Chega-nos um novo livro de Rui Zink que, paradoxalmente, é uma reedição e um texto duplamente novo. Primeiro pelo trabalho de reescrita, pelo modo como o autor pegou em histórias e frases antigas - algumas da primeira versão, outras usadas em textos posteriores - e no-las devolve com diferentes tonalidades. Depois pelo prazer da leitura que, para além da surpresa desejável, se confronta com ecos do já conhecido sob outras cores. A frase «a realidade é a cores, mas o preto e branco é mais realista» aparece como uma das epígrafes e foi roubada a Wim Wenders. A metade inicial serviu para o título; o resto inspira a estrutura básica do livro, o «lado bom» e o «lado mau», sob os quais se abrigam as várias histórias-fragmentos narrativos.

   Há algum pudor técnico em chamar ao volume romance ou novela, mas também não pode ser considerado uma «colectânea de contos» nem antologia de qualquer coisa. Uma fuga às regras que justifica a epígrafe, agora de Peter Handke, a inaugurar «o lado mau»: «Tal é o reino da literatura. Transformar a incapacidade de pertencer a um sistema na capacidade de não pertencer a um sistema.» Obedecendo a este propósito, cada capítulo, conto, fragmento - por vezes ele próprio estilhaçado em vários tipos de discurso (poema, notícia, até ao «nonsense» de «Última hora») - acaba como parte de um todo. Talvez devido à ordenação das narrativas - até porque a primeira, «Tudo começou quando», tem por tema um homem na eminência da morte a contar aquela sua derradeira experiência e, como manda a tradição, sugere-se que esteja a rever a sua vida: «É estranho, sim. Não consigo deixar de me sentir um bocado idiota ao estar para aqui a tentar fazer um balanço da minha vida, como se eu lhe reconhecesse uma unidade qualquer. Impossível. Impensável. Se fui eu que passei por tudo o que passei, não creio ter sido sempre este eu, que agora constata o absurdo de falar de algo que, mal acontece e existe, se põe logo em fuga para o mundo das coisas não existentes» (pág. 24). Assim, jogando com a necessidade de narrar própria do humano - de dar um princípio meio e fim às tais coisas em fuga com que nos cruzamos, de fazer um balanço, não apenas solene e da existência mas dos próprios acontecimentos do dia a dia - que não admite a descontinuidade, os textos seguintes são naturalmente lidos como episódios possíveis do passado daquele moribundo. Mesmo quando são igualmente outras história de morte - até porque ele é apenas o primeiro: «E eu confirmo: não é nada curta a fila de moribundos à espera que eu acabe para poderem também dizer a última verdade. Adeus, vou desligar. Beijinhos à Natércia e ao Líbano» (pág. 25).

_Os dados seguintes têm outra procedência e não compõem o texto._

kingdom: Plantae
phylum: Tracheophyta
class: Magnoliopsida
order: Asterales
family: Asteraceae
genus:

   Então, a ausência de sistema torna-se ela própria um sistema novo, recriado em cada acto de leitura. E prova-se a literatura como «capacidade de não pertencer a um sistema» porque, apesar de tudo, fabricamos uma unidade intrínseca a partir da ordenação dos fragmentos. Esta alimenta-se de alguma personagem que salta de uma para outra narrativa dado ter o mesmo nome; cresce porque são oferecidas discretas interpretações diferentes para factos anteriores (que assim adquirem novos sentidos) e também ligeiras referências a acontecimentos a encontrar nos textos seguintes. Será uma brincadeira com analepses e prolepses que se prolonga noutra mais vasta, com o chamado pacto narrativo e, por consequência, com a crença do leitor.

   Rui Zink já nos habitou à sua mordacidade, que aqui explode em muitas ousadias. No tratamento paródico de alguns problemas sociais sérios (os ciganos, o tráfico de órgãos, o Casal Ventoso), que acaba a funcionar como crítica irónica. Mas principalmente nos usos da linguagem, que vai da invenção de novos termos («sacavanear») a «pastiches» de jargões vários. O jornalístico, como em «Penúltima hora», onde a notícia sobre uma bomba num restaurante dá lugar ao vocabulário da crítica culinária, um excurso de propaganda ao menu e ao local, para regressar ao evento trágico; o do literário, como a escrita de Eça de Queiroz, em «Capítulo inédito», apresentado como uma recém-descoberta primeira versão de um excerto de Os Maias, anterior ainda à polémica Tragédia da Rua das Flores. No mínimo, muito divertido.

 

Helena Barbas [Expresso - 1360, 21 Novembro 1998]


A Realidade agora a Cores - Rui Zink,  Europa-América, Mem-Martins (1998) 192 págs.